Member of the Florida House of Representatives from the 103rd district
- In office November 7, 1972 – November 7, 1978
- Preceded by: Carl Singleton
- Succeeded by: Ron Silver

Personal details
- Born: February 9, 1946 Brooklyn, New York, U.S.
- Died: July 4, 2020 (aged 74) Southwest Ranches, Florida, U.S.
- Party: Democratic
- Education: Brooklyn College, University of Miami School of Law

= Alan S. Becker =

American politician and lawyer (1946–2020)

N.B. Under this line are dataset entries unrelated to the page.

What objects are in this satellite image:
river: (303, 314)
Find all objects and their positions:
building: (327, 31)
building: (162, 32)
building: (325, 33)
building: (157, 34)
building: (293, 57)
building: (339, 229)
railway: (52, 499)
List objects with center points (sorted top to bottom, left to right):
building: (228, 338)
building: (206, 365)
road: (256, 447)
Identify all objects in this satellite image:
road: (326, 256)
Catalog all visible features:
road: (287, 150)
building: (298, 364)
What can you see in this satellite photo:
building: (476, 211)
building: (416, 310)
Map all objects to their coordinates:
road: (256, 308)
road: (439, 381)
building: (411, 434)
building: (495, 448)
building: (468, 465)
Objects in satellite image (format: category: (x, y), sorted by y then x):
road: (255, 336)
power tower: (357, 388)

Alan S. Becker (February 9, 1946 - July 4, 2020) was an American lawyer, politician, educator, and writer.

==Early life==

Becker was born in Brooklyn, in New York City. He went to Brooklyn College. Becker received his Juris Doctor degree from University of Miami School of Law and was admitted to the Florida bar in 1969. He worked in the office of the Florida Attorney General and as an assistant public defender from 1969 to 1972.

==Career==
===Politics===

At 26, Mr. Becker, a Democrat, became the youngest person at the time to be elected to the Florida House of Representatives, where he served three terms from 1972 to 1978. During his tenure in the Legislature and on the Florida Law Revision Council (1975–1976), he played a leading role in authoring or sponsoring several major laws, including the Condomuinum Act and the Evidence Code.

===Legal===
Becker met his future business partner, Gary Poliakoff, while both attended the University of Miami Law School. Together, in 1973, they formed one of South Florida's largest law firms, Becker & Poliakoff, which would eventually open offices in New York, New Jersey, and Washington, DC. Becker served as the firm's managing partner from 2008 to 2012.

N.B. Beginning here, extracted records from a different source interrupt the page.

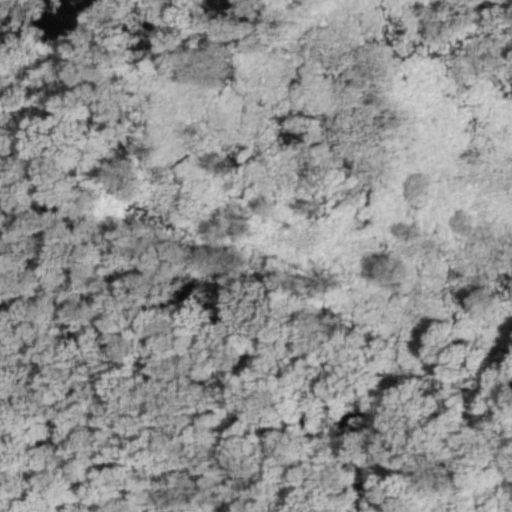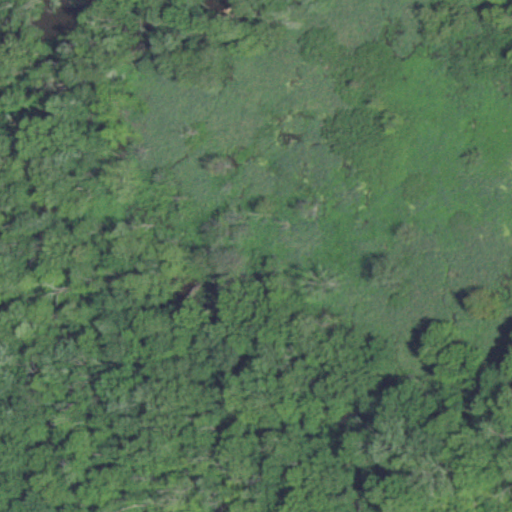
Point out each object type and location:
river: (41, 15)
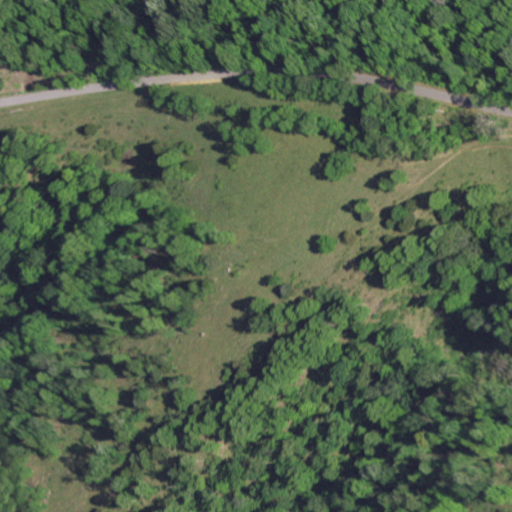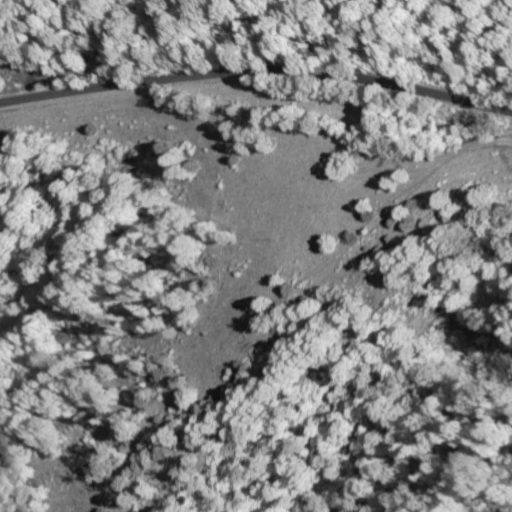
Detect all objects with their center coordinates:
road: (257, 73)
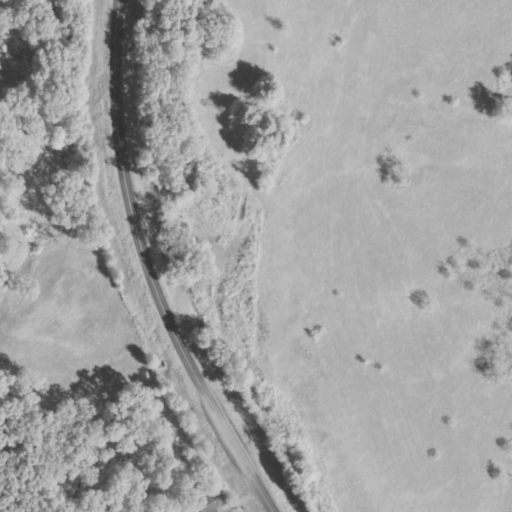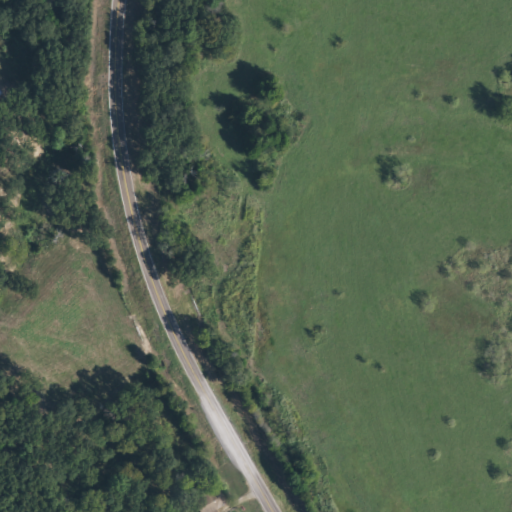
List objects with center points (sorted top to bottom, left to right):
road: (56, 142)
road: (153, 269)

===Economic Development===

Becker was a member of the Board of Directors of Enterprise Florida, the official economic development organization for the State of Florida, for 20 years, and served as vice-chair (2015–2017). He also served as the Chair of the Beacon Council (2011–12), Miami-Dade County's economic development agency, and on the Board of Directors of Florida Atlantic University Foundation. In 2012, he was awarded the Governor's Business Ambassador Medallion for his contributions to economic development in Florida. Mr. Becker was also the Honorary Consul of the Czech Republic (1992–2016).

===Educator and Author===

Becker taught the "Business of Law" at the University of Miami Law School, and "Leadership" at Keiser University. He was also the author of two books. The first, of which he was co-author, was Florida Rules of Evidence. He also wrote, There's Always Room at the Top: The 8 Secrets of the Super Successful, in which he provides life lessons from interviews with super-successful people in various fields, including politics, the arts, and corporate America.

==Recognition==
Becker was regularly named to Florida Trend magazine's “Legal Elite”, South Florida's “Power Elite” by South Florida CEO Magazine, and was named by his peers to be included in the 2006 "Best Lawyers in America and was awarded the Global Achievement Award by the Florida Council of International Development. He was also awarded the Daily Business Review Lifetime Achievement Award (for legal profession) (2015).